Cantor to pay $5.5 million to settle illegal sports-betting complaint

A view of Tropicana’s sports book, May 24, 2011. It is operated by CG Technology, formerly known as Cantor Gaming.

The sports book management company accused of lax supervision of its employees in connection with an illegal bookmaking operation would be fined a record $5.5 million under a proposed settlement with the state.

State Gaming Control Board Chairman A.G. Burnett today confirmed the amount of the proposed fine against CG Technology, formerly known as Cantor Gaming. The board’s 18-count complaint outlining the charges against CG Technology was made public last week and will be considered by the Nevada Gaming Commission at its Jan. 23 meeting.

“I think the level of this fine sends a strong message to the industry that we take allegations of this kind very seriously,” Burnett said today.

If approved, the fine would be the highest ever levied by Nevada gaming regulators against a licensee. The board could have recommended revoking or suspending the company’s license.

In the complaint made public Jan. 6, regulators said CG Technology failed to prevent Michael Colbert from operating an illegal sports wagering ring that made an estimated $34 million in bets.

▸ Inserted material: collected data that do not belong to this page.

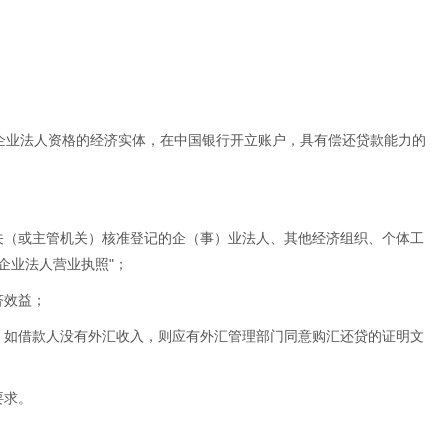
。
企业法人资格的经济实体，在中国银行开立账户，具有偿还贷款能力的
机关（或主管机关）核准登记的企（事）业法人、其他经济组织、个体工
企业法人营业执照"；
济效益；
源，如借款人没有外汇收入，则应有外汇管理部门同意购汇还贷的证明文
要求。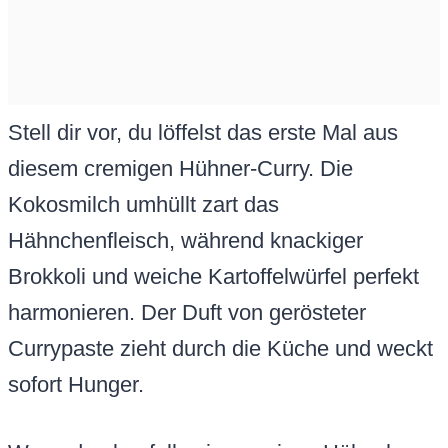
Stell dir vor, du löffelst das erste Mal aus
diesem cremigen Hühner-Curry. Die
Kokosmilch umhüllt zart das
Hähnchenfleisch, während knackiger
Brokkoli und weiche Kartoffelwürfel perfekt
harmonieren. Der Duft von gerösteter
Currypaste zieht durch die Küche und weckt
sofort Hunger.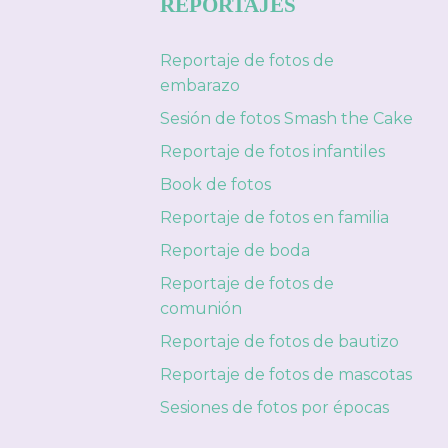
REPORTAJES
Reportaje de fotos de
embarazo
Sesión de fotos Smash the Cake
Reportaje de fotos infantiles
Book de fotos
Reportaje de fotos en familia
Reportaje de boda
Reportaje de fotos de
comunión
Reportaje de fotos de bautizo
Reportaje de fotos de mascotas
Sesiones de fotos por épocas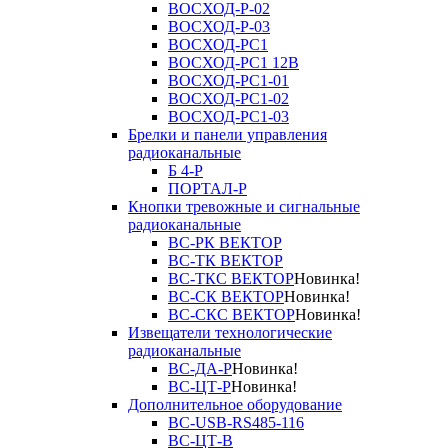
ВОСХОД-Р-02
ВОСХОД-Р-03
ВОСХОД-РС1
ВОСХОД-РС1 12В
ВОСХОД-РС1-01
ВОСХОД-РС1-02
ВОСХОД-РС1-03
Брелки и панели управления
радиоканальные
Б 4-Р
ПОРТАЛ-Р
Кнопки тревожные и сигнальные
радиоканальные
ВС-РК ВЕКТОР
ВС-ТК ВЕКТОР
ВС-ТКС ВЕКТОР
Новинка!
ВС-СК ВЕКТОР
Новинка!
ВС-СКС ВЕКТОР
Новинка!
Извещатели технологические
радиоканальные
ВС-ДА-Р
Новинка!
ВС-ЦТ-Р
Новинка!
Дополнительное оборудование
ВС-USB-RS485-116
ВС-ЦТ-В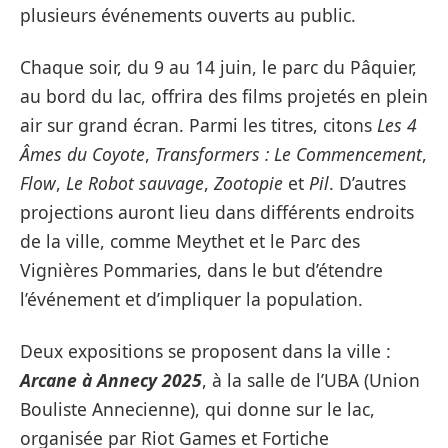
plusieurs événements ouverts au public.
Chaque soir, du 9 au 14 juin, le parc du Pâquier,
au bord du lac, offrira des films projetés en plein
air sur grand écran. Parmi les titres, citons
Les 4
Âmes du Coyote
,
Transformers : Le Commencement
,
Flow
,
Le Robot sauvage
,
Zootopie
et
Pil
. D’autres
projections auront lieu dans différents endroits
de la ville, comme Meythet et le Parc des
Vignières Pommaries, dans le but d’étendre
l’événement et d’impliquer la population.
Deux expositions se proposent dans la ville :
Arcane à Annecy 2025
, à la salle de l’UBA (Union
Bouliste Annecienne), qui donne sur le lac,
organisée par Riot Games et Fortiche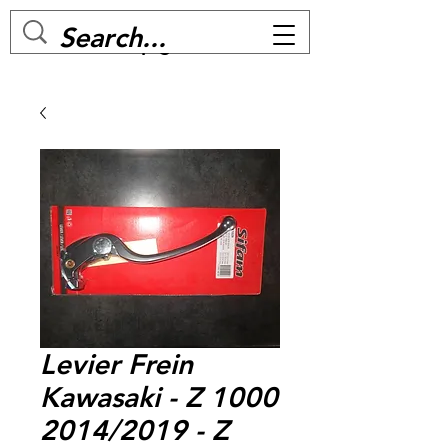
MC BIKE Perpignan
Levier Frein
Kawasaki - Z 1000
2014/2019 - Z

Colbert, formerly director of risk management and vice president of what was then Cantor Gaming in Las Vegas, worked with three men who worked as messengers to place wagers for Gadoon Kyrollos, a high-level sports bettor.

Colbert pleaded guilty to one felony count of conspiracy for his role in the betting ring in a New York federal court last year. He’s awaiting sentencing. One of the messenger bettors, Paul Sexton, pleaded guilty to fourth-degree money-laundering and forfeited $600,000, according to the state’s complaint.

The proposed settlement says CG Technology admitted guilt in 14 counts of the complaint and concurred that the board could prove one count directly relating to Colbert’s oversight of the illegal operation. The company did not admit or deny allegations in three other counts.

Prior to the fine announced today, the largest ever doled out by Nevada gaming regulators was $5 million in 2003 against MGM Mirage, now known as MGM Resorts International.

The company was fined for failing to file 15,000 currency transaction reports to the state. At the time, the Control Board said there was never any money laundering or theft of funds in the case involving Christopher Morishita, who supervised the company’s reporting responsibilities, but regulators said the incident compromised the integrity of the state’s gaming control system and reflected poorly on Nevada’s casino industry.

CG Technology operates race and sports books at the M, Hard Rock, Tropicana, Cosmopolitan, Venetian, Palms and the Silverton, provides information as Las Vegas Sports Consultants and holds gaming equipment manufacturing and distribution, mobile gaming and slot route licenses.